Goal: Can you recast the lines from the start of the records through the line that contains "family: Saturniidae" as a Markdown table with the columns Row and Line, giving each line a row number and leaving out blank lines?

**** Supplied data ****

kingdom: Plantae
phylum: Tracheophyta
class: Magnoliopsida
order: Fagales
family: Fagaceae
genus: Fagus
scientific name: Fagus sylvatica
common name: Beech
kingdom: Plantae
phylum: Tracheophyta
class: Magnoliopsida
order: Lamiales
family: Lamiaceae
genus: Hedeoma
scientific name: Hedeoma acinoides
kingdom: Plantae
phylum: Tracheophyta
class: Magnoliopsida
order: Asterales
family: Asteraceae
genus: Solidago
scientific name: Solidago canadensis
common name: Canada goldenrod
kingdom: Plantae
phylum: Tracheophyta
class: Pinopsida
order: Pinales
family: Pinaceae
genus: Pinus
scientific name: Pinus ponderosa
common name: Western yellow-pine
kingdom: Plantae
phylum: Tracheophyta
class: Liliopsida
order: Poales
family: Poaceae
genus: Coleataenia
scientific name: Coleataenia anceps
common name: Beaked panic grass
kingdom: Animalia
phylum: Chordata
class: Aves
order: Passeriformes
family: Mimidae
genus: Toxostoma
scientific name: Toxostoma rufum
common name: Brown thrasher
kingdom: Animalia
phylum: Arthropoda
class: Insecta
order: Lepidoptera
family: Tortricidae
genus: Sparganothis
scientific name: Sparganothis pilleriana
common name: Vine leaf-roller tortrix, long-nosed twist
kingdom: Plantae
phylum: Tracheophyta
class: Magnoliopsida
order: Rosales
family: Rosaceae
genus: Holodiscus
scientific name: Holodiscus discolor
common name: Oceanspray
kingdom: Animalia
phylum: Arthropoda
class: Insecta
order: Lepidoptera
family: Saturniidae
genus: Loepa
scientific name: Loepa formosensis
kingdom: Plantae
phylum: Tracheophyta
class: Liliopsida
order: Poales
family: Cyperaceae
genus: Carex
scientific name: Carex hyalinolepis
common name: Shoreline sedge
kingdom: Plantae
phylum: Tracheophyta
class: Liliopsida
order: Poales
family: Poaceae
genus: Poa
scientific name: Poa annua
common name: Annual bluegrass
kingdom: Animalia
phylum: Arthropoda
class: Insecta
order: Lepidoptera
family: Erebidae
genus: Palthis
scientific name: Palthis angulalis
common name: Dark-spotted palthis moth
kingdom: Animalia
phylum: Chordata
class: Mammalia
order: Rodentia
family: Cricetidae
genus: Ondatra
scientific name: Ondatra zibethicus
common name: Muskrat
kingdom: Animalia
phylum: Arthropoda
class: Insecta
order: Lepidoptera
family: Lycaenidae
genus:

****

Response to this exercise:
| Row | Line |
|---|---|
| 1 | kingdom: Plantae |
| 2 | phylum: Tracheophyta |
| 3 | class: Magnoliopsida |
| 4 | order: Fagales |
| 5 | family: Fagaceae |
| 6 | genus: Fagus |
| 7 | scientific name: Fagus sylvatica |
| 8 | common name: Beech |
| 9 | kingdom: Plantae |
| 10 | phylum: Tracheophyta |
| 11 | class: Magnoliopsida |
| 12 | order: Lamiales |
| 13 | family: Lamiaceae |
| 14 | genus: Hedeoma |
| 15 | scientific name: Hedeoma acinoides |
| 16 | kingdom: Plantae |
| 17 | phylum: Tracheophyta |
| 18 | class: Magnoliopsida |
| 19 | order: Asterales |
| 20 | family: Asteraceae |
| 21 | genus: Solidago |
| 22 | scientific name: Solidago canadensis |
| 23 | common name: Canada goldenrod |
| 24 | kingdom: Plantae |
| 25 | phylum: Tracheophyta |
| 26 | class: Pinopsida |
| 27 | order: Pinales |
| 28 | family: Pinaceae |
| 29 | genus: Pinus |
| 30 | scientific name: Pinus ponderosa |
| 31 | common name: Western yellow-pine |
| 32 | kingdom: Plantae |
| 33 | phylum: Tracheophyta |
| 34 | class: Liliopsida |
| 35 | order: Poales |
| 36 | family: Poaceae |
| 37 | genus: Coleataenia |
| 38 | scientific name: Coleataenia anceps |
| 39 | common name: Beaked panic grass |
| 40 | kingdom: Animalia |
| 41 | phylum: Chordata |
| 42 | class: Aves |
| 43 | order: Passeriformes |
| 44 | family: Mimidae |
| 45 | genus: Toxostoma |
| 46 | scientific name: Toxostoma rufum |
| 47 | common name: Brown thrasher |
| 48 | kingdom: Animalia |
| 49 | phylum: Arthropoda |
| 50 | class: Insecta |
| 51 | order: Lepidoptera |
| 52 | family: Tortricidae |
| 53 | genus: Sparganothis |
| 54 | scientific name: Sparganothis pilleriana |
| 55 | common name: Vine leaf-roller tortrix, long-nosed twist |
| 56 | kingdom: Plantae |
| 57 | phylum: Tracheophyta |
| 58 | class: Magnoliopsida |
| 59 | order: Rosales |
| 60 | family: Rosaceae |
| 61 | genus: Holodiscus |
| 62 | scientific name: Holodiscus discolor |
| 63 | common name: Oceanspray |
| 64 | kingdom: Animalia |
| 65 | phylum: Arthropoda |
| 66 | class: Insecta |
| 67 | order: Lepidoptera |
| 68 | family: Saturniidae |